Somalia Monday suspended its visa on arrival policy for Kenyan citizens citing the Covid-19 pandemic but escalating diplomatic tension with Nairobi.

Relations between Kenya and her eastern neighbour have been frosty over a maritime boundary whose contested geometrical progression from the hinterland could have either country lose or gain oil-rich Indian continental shelf.

Kenyans travelling into Somalia will have to obtain a visa from Somali embassies, the country’s Directorate of Immigration and Nationalisation said in a statement.

Kenyan diplomatic passport holders will have to get clearance from the Ministry of Foreign Affairs, Mogadishu added.
The directive takes effect from Sunday, December 13, 2020.

This, the directorate said, is “in line with the federal government’s policy of ensuring security, improving migration management and reducing the risk of Covid-19 infection.”

“Any traveller with Kenyan passport that does not adhere to the above policy will be denied entry,” added the terse notice.
The visa suspension follows last week’s decision by Somalia to expel Kenya’s ambassador and recall hers from Nairobi over “continuous” interference in its internal affairs.

Mogadishu held that Nairobi is meddling in its upcoming elections by putting pressure on the regional president of Jubaland, Ahmed Mohamed Islaam Madobe, to walk back on a poll agreement brokered two months ago.

Madobe — a dissident leader of the semi-autonomous state — enjoys a close relationship with Nairobi, something President Mohamed Abdullahi — popularly known as Farmajo — is bitterly opposed to.

Kenya has denied any wrongdoing and dismissed the claims as “unsubstantiated allegations”.

“Somalia expresses its regrets in the government of Kenya’s overt and blatant interferences in the internal and political affairs of the Federal Republic of Somalia which has the potential to be a hindrance to the stability, security and development of the entire region,” Somali Foreign Affairs Permanent Secretary Amb. Mohamed Ali-Nur Haji said on Sunday.

“This action is reportedly based on unsubstantiated allegations, namely, ‘continued interference in the internal affairs of Somalia’,’ he added.

In a rejoinder, Kenya said it “respects and upholds the cardinal international principles of self-determination, sovereignty, political independence, and territorial integrity of all countries, and in particular those in Africa.”
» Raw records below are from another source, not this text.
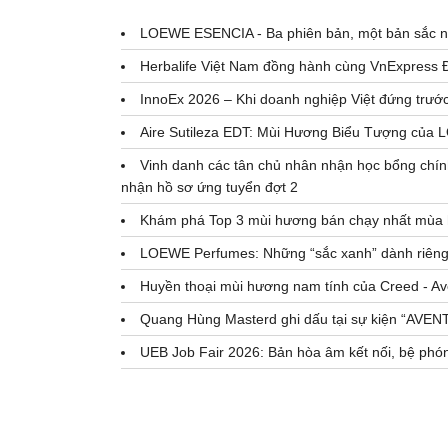
LOEWE ESENCIA - Ba phiên bản, một bản sắc na
Herbalife Việt Nam đồng hành cùng VnExpress 
InnoEx 2026 – Khi doanh nghiệp Việt đứng trước
Aire Sutileza EDT: Mùi Hương Biểu Tượng củ
Vinh danh các tân chủ nhân nhận học bổng chí
nhận hồ sơ ứng tuyển đợt 2
Khám phá Top 3 mùi hương bán chạy nhất mù
LOEWE Perfumes: Những “sắc xanh” dành riêng 
Huyền thoại mùi hương nam tính của Creed - Av
Quang Hùng Masterd ghi dấu tại sự kiện “AV
UEB Job Fair 2026: Bản hòa âm kết nối, bệ phóng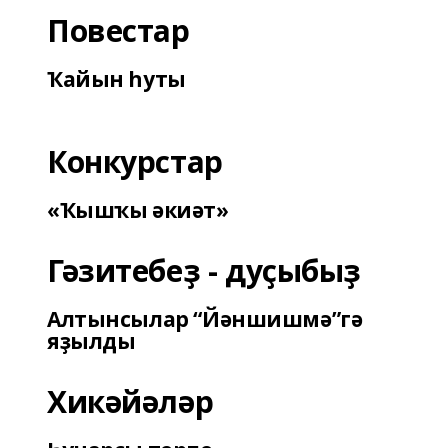
Повестар
Ҡайын һуты
Конкурстар
«Ҡышҡы әкиәт»
Гәзитебеҙ - дуҫыбыҙ
Алтынсылар “Йәншишмә”гә
яҙылды
Хикәйәләр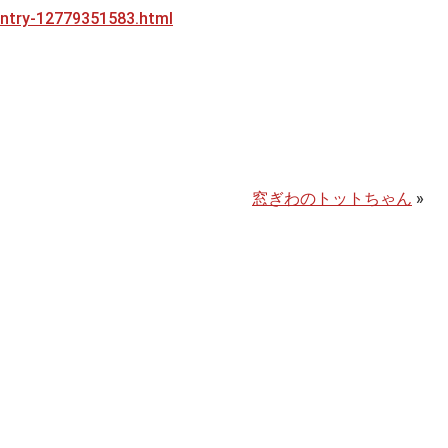
/entry-12779351583.html
窓ぎわのトットちゃん
»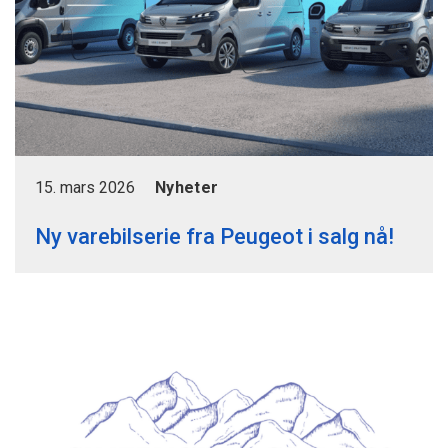
15. mars 2026
Nyheter
Ny varebilserie fra Peugeot i salg nå!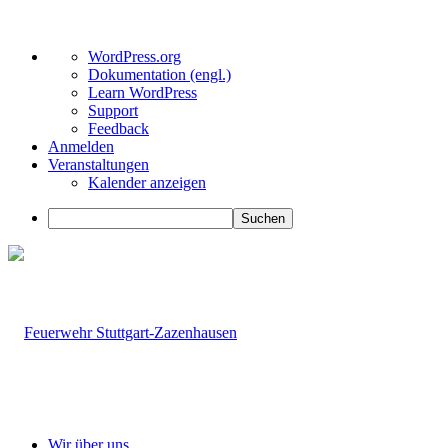
Über
WordPress.org
WordPress
Dokumentation (engl.)
Learn WordPress
Support
Feedback
Anmelden
Veranstaltungen
Kalender anzeigen
Suchen
Wir über uns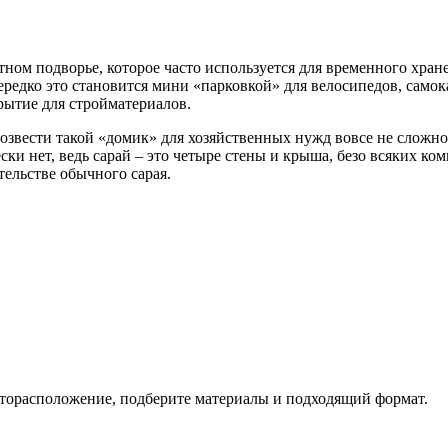
ном подворье, которое часто используется для временного хран
редко это становится мини «парковкой» для велосипедов, самок
рытие для стройматериалов.
озвести такой «домик» для хозяйственных нужд вовсе не сложно
ски нет, ведь сарай – это четыре стены и крыша, безо всяких к
тельстве обычного сарая.
есторасположение, подберите материалы и подходящий формат.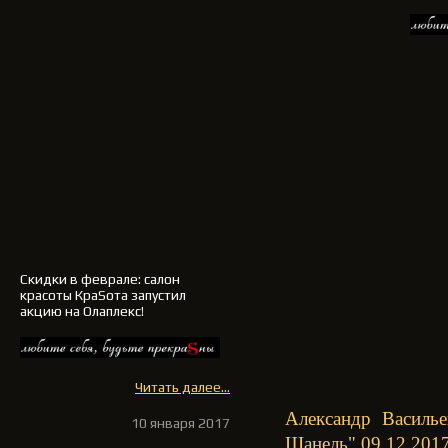
Скидки в феврале: салон
красоты КраSота запустил
акцию на Олаплекс!
Читать далее...
Александр Василье
10 января 2017
Шанель" 09.12.201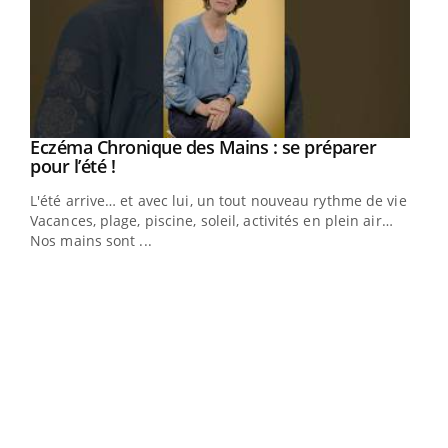
Eczéma Chronique des Mains : se préparer
Youtube
Youtube
pour l’été !
L'été arrive… et avec lui, un tout nouveau rythme de vie !
Vacances, plage, piscine, soleil, activités en plein air…
Nos mains sont ...
Dia
You
Le 
pers
ques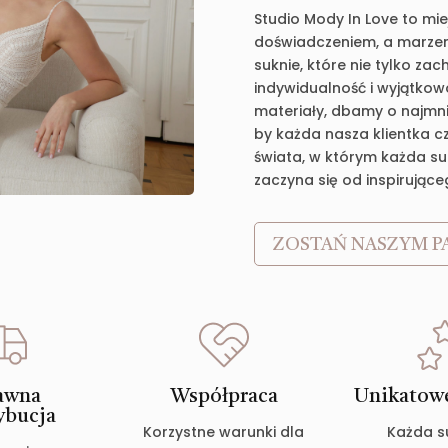
Studio Mody In Love to mie
doświadczeniem, a marzen
suknie, które nie tylko za
indywidualność i wyjątkow
materiały, dbamy o najmnie
by każda nasza klientka c
świata, w którym każda suk
zaczyna się od inspirujące
ZOSTAŃ NASZYM P
awna
Współpraca
Unikatowe
ybucja
Korzystne warunki dla
Każda s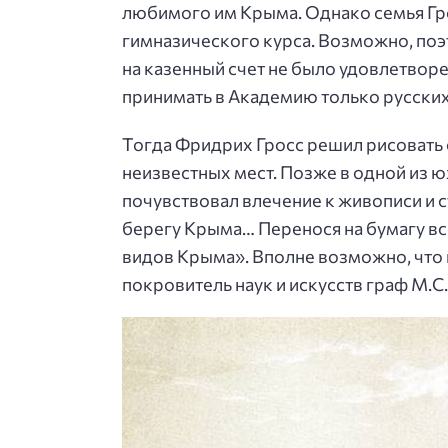
любимого им Крыма. Однако семья Гро
гимназического курса. Возможно, по
на казенный счет не было удовлетвор
принимать в Академию только русски
Тогда Фридрих Гросс решил рисовать 
неизвестных мест. Позже в одной из 
почувствовал влечение к живописи и 
берегу Крыма… Перенося на бумагу вс
видов Крыма». Вполне возможно, что 
покровитель наук и искусств граф М.С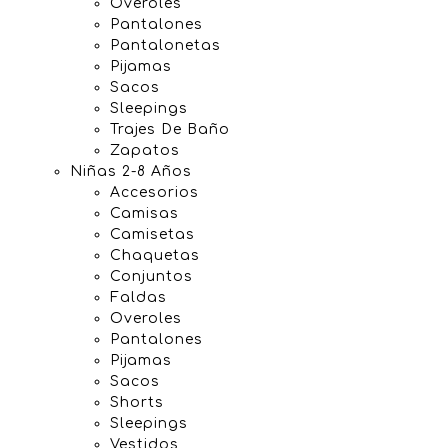
Overoles
Pantalones
Pantalonetas
Pijamas
Sacos
Sleepings
Trajes De Baño
Zapatos
Niñas 2-8 Años
Accesorios
Camisas
Camisetas
Chaquetas
Conjuntos
Faldas
Overoles
Pantalones
Pijamas
Sacos
Shorts
Sleepings
Vestidos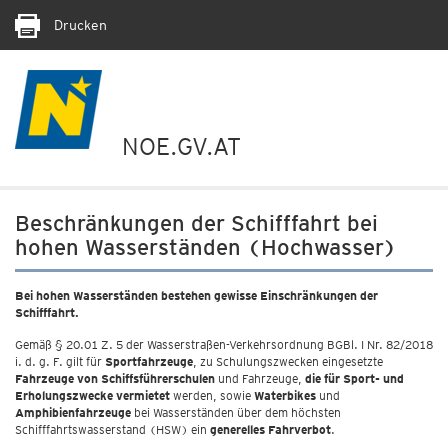
Drucken
NOE.GV.AT
Beschränkungen der Schifffahrt bei
hohen Wasserständen (Hochwasser)
Bei hohen Wasserständen bestehen gewisse Einschränkungen der
Schifffahrt.
Gemäß § 20.01 Z. 5 der Wasserstraßen-Verkehrsordnung BGBl. I Nr. 82/2018
i. d. g. F. gilt für
Sportfahrzeuge
, zu Schulungszwecken eingesetzte
Fahrzeuge von Schiffsführerschulen
und Fahrzeuge,
die für Sport- und
Erholungszwecke vermietet
werden, sowie
Waterbikes
und
Amphibienfahrzeuge
bei Wasserständen über dem höchsten
Schifffahrtswasserstand (HSW) ein
generelles Fahrverbot
.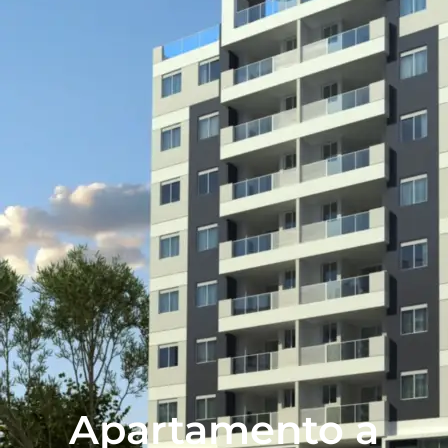
Apartamento a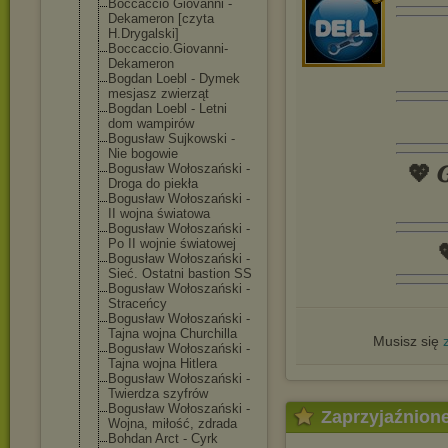
Boccaccio Giovanni -
Dekameron [czyta
H.Drygalski]
Boccaccio.Giov
anni-
Dekameron
Bogdan Loebl - Dymek
mesjasz zwierząt
Bogdan Loebl - Letni
dom wampirów
Bogusław Sujkowski -
Nie bogowie
Bogusław Wołoszański -
💖 𝑮
Droga do piekła
Bogusław Wołoszański -
II wojna światowa
Bogusław Wołoszański -
Po II wojnie światowej

Bogusław Wołoszański -
Sieć. Ostatni bastion SS
Bogusław Wołoszański -
Straceńcy
Bogusław Wołoszański -
Tajna wojna Churchilla
Musisz się
Bogusław Wołoszański -
Tajna wojna Hitlera
Bogusław Wołoszański -
Twierdza szyfrów
Bogusław Wołoszański -
Zaprzyjaźnion
Wojna, miłość, zdrada
Bohdan Arct - Cyrk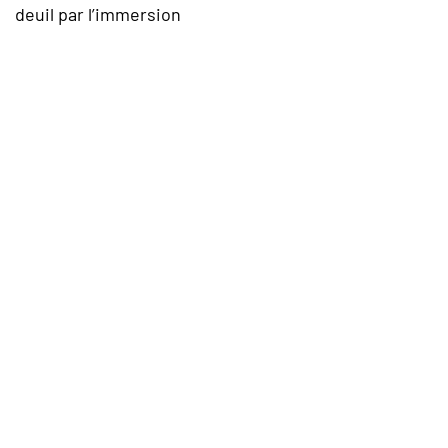
deuil par l’immersion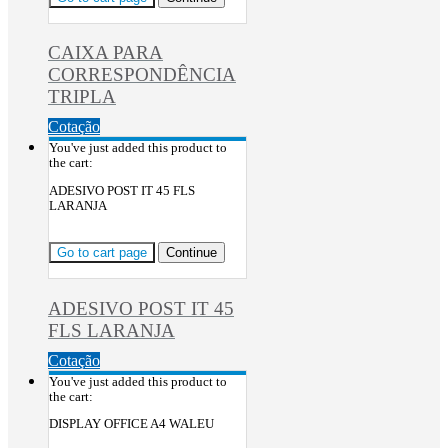
CAIXA PARA
CORRESPONDÊNCIA
TRIPLA
Cotação
You've just added this product to
the cart:
ADESIVO POST IT 45 FLS
LARANJA
Go to cart page
Continue
ADESIVO POST IT 45
FLS LARANJA
Cotação
You've just added this product to
the cart:
DISPLAY OFFICE A4 WALEU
It added that “It is incumbent that all political actors in Somalia to stay true to their political commitments, avoid distracting actions, but rather engage constructively to ensure timely implementation of the elections calendar”.

It was the second time within two years that the two neighbours were recalling their envoys.

In February 2019, Kenya recalled her ambassador Maj. Gen (Rtd) Lucas Tumbo after Mogadishu auctioned the contested oil and gas exploration blocks. Ties were restored in November last year.

In mid-March this year, Somalia suspended khat trading as part of measures to the contain spread of Covid-19 thus starving Kenya of nearly Sh16 million daily revenue from the export of the stimulant.

The maritime dispute is before the International Court of Justice (ICJ).